No need to look for alternative universes in a distant galaxy, for one exists across the Pacific in that weird and paranoid place between Canada and Mexico known as the USA. Apart from seeing the rest of the word as full of baby-killers and communists and Islam, it appears that communism has infiltrated the USA as well.
How? Through Sesame Street.
Yes, that blandly liberal show for kiddies is really a ‘vehicle for spreading the radical agenda of the left side of the political spectrum’. So says the fair and balanced Ben Shapiro in his new book, Primetime Propaganda, tellingly subtitled, The True Hollywood Story of How the Left Took Over Your TV. Apparently, Sesame Street and shows like it have ‘secret, political messages’ that have shaped the social, economic and foreign policy of the United States. News to me, since every time I hear about US foreign policy or watch TV, I come across ever more right-wing crap. Alternative universe is the only viable explanation for such an idiotic argument.

31 May, 2011 at 3:09 am
The idea that children’s entertainment could have a subversive content might be idiotic but not so idiotic as to prevent academics writing about it.
For example
See also http://www.enotes.com/secret-gardens-salem/secret-gardens
Humphrey Carpenter distinguished between two groups of writers of classic children’s literature:
“the destroyers (Carroll, George MacDonald, Louisa May Alcott, and Charles Kingsley), who ridicule adult values, especially faith in institutional religion; and the Arcadians (Potter, Grahame, A. A. Milne, and James M. Barrie), who invent coherent, attractive alternate worlds.”

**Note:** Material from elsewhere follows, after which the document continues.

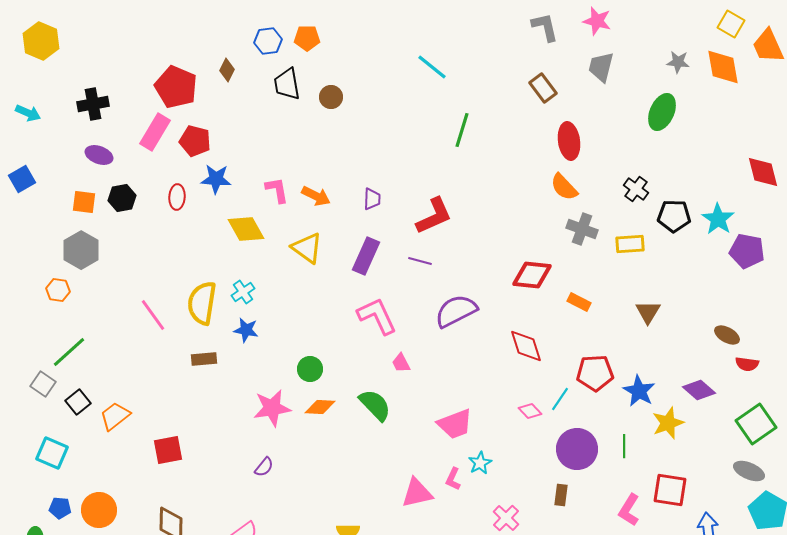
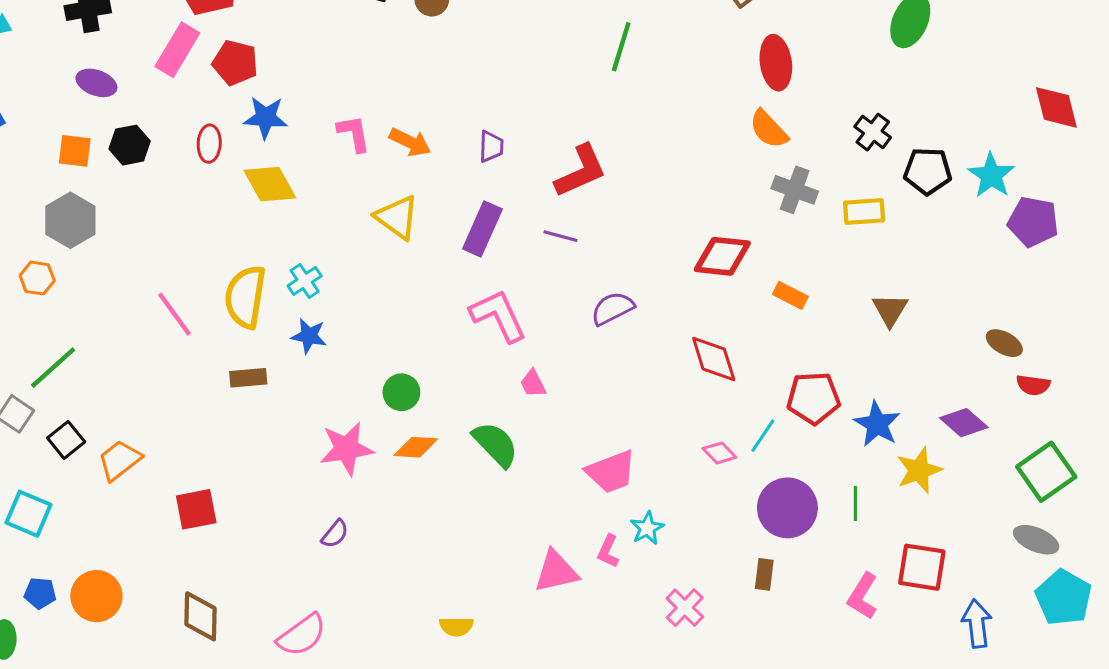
yellow diamond: (246, 229) -> (270, 184), moved
purple semicircle: (456, 311) -> (613, 308), size x0.7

In the preface to Victorian fairy tales: the revolt of the fairies and elves by Jack David Zipes linked the development of children’s literature with political movements (see page xxv)

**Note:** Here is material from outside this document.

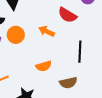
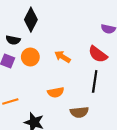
red semicircle: (67, 15) -> (98, 54), moved

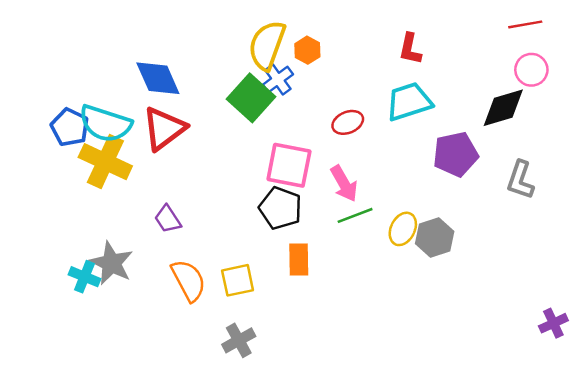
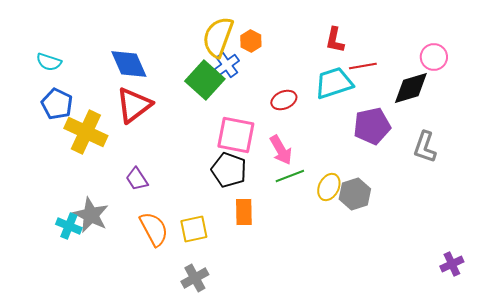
red line: (525, 24) -> (363, 66), moved
cyan semicircle: (105, 124) -> (49, 62), moved, size x0.6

“In a period when first Christian socialism and later the Fabian movement had a widespread effect, these writers [Carroll, MacDonald, Wilde, Grahame, Houseman, Nesbit] instilled a utopian spirit into the fairy-tale discourse that endowed the genre with a vigorous and unique quality of social criticism which was developed even further by later writers of faerie works such as AA Milne, JRR Tolkien, CS Lewis, and TH White.”

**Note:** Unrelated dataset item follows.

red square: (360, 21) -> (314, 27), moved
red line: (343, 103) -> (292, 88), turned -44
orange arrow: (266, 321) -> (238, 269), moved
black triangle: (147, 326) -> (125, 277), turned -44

While there is nothing particularly Marxist about Tolkien and CS Lewis, there is a case to made that AA Milne was consciously subversive.
See “Is the rural utopia in A.A.Milne’s Winnie the Pooh stories an escapist apologia or subversive satire of the ideology of post-Victorian England and the British Empire?”
http://www.bbk.ac.uk/english/our-research/research-specialisms/JeremyLatham.pdf (note the reference to your friend Eagleton)
If you wish to explain the concept of the democratic dictatorship of the proletariat and the peasantry to young people then I can’t think of a better place to start than A, A. Milne’s ‘Bad Sir Brian Botany’ (Now we are six 1927).